L’Exécutif impose-t-il toute sa puissance au législatif ? Les députés sont-il assez libres pour voter ou ne pas voter une loi surtout lorsqu’elle provient du Président de la République ? Au Sénégal, il est difficile de voir un projet de loi rejeté par la majorité des parlementaires. Et ce n’est pas pour rien que l’on attribue le titre peu glorieux de «majorité mécanique» aux députés qui dominent la Représentation nationale.
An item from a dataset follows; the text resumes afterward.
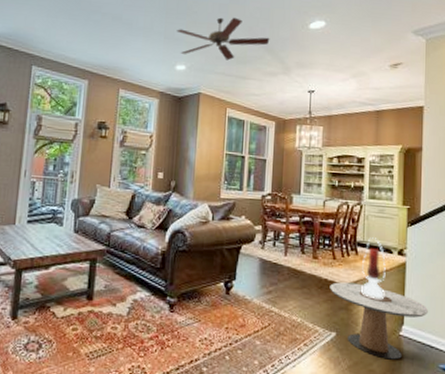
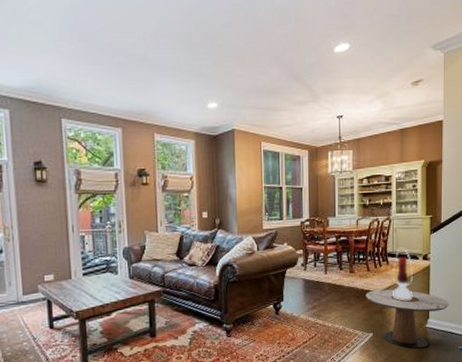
ceiling fan: present [176,17,270,61] -> none [204,47,297,94]

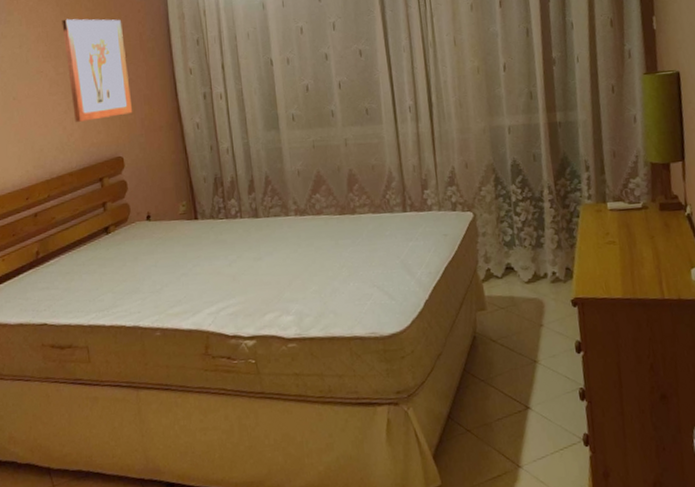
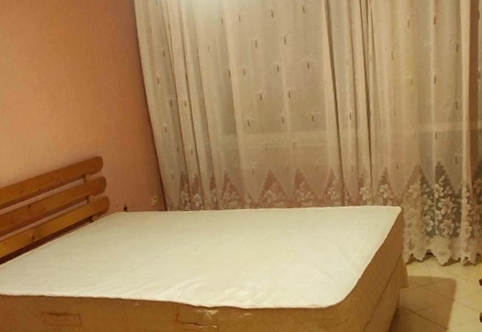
wall art: present [62,18,133,122] -> none [42,31,109,126]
D’ailleurs, Me Aïssata Tall Sall, députée, s’est même demandée : «en quoi le Parlement légifère ? » C’était au cours d’un panel organisé par les étudiants en sciences politiques de l’Université Cheikh Anta Diop. 

Ella a rappelé avec insistance que la Constitution ne dit pas véritablement le rôle de l’Assemblée nationale, si ce n’est qu’elle vote les lois, que les députés à l’Assemblée nationale sont élus au suffrage universel direct, que leur mandat est de cinq ans, entre autres. Ce qui prouve, selon elle, que la Représentation nationale est «le solde résiduel du pouvoir Exécutif.» Et pour cause, «tous les pouvoirs sont donnés au Président de la République et le reste à l’Assemblée nationale. C’est dire que cette dernière ne fait pas grand-chose et obéit directement à l’Exécutif, surtout que sur cent lois votées, le Président de la République est à l’origine des quatre-vingt-dix.»

Les députés qui doivent contrôler l’action du Gouvernement passent donc pour être les élus de celui qui les a investis sur les listes. «C’est cela même le blocage. L’on devrait même revoir le système d’élection du député afin qu’il puisse jouer pleinement son rôle», dit-elle. Donnant des exemples, Me Aïssata Tall Sall note que «la loi de finance est votée comme elle arrive sans véritables débats sur le contenu», arguant que les rares députés qui prennent la parole mettent sur la table quelques doléances qui se résument à la construction de routes, la réfection de lampadaires ou d’un forage. Une manière d’expliquer que tout part de l’Exécutif et tout revient à l’Exécutif. 

«Par exemple, lorsqu’il s’agit d’interroger le Premier ministre, les questions lui sont envoyées à l’avance, avant même qu’il n’arrive à l’Assemblée nationale. Ceci est un problème par rapport à la séparation des pouvoirs», note-t-elle. 

Une occasion pour l’élue socialiste de faire allusion à une grande démocratie comme les Etats-Unis en citant l’ouvrage d’Alexis de Tocqueville qui traite de l'impulsion que le mouvement démocratique donne à la forme du gouvernement, aux lois et à la vie politique. «Dans ce pays, nous avons un Président fort et un Congrès fort. A vrai dire, les Américains se sont battus pour se doter d’institutions fortes. En ce qui nous concerne, nous avons juste copié des modèles sans tenir compte de notre passé», a-t-elle indiqué, dépitée. 

Elle cite même le mode de choix des neuf juges de la Cour suprême des Etats-Unis qui sont élus à vie, alors qu’au Sénégal, le Procureur est nommé par le Président de la République. «Au moins, permettez que la société que vous êtes censé représenter vous choisisse. Cela impacterait sur la séparation réelle des pouvoirs, mais malheureusement nous avons encore des régimes présidentialistes ultra puissants qui ne donnent même pas à l’Assemblée nationale ses pouvoirs propres», a dénoncé Me Sall. 

Il faut rappeler que la démocratie représentative, appelée aussi démocratie délégative, est l’une des formes de démocratie où les citoyens expriment leur volonté par l’intermédiaire de représentants élus et à qui ils délèguent leurs pouvoirs. Ces élus, qui représentent la volonté générale, votent la loi et contrôlent éventuellement le Gouvernement.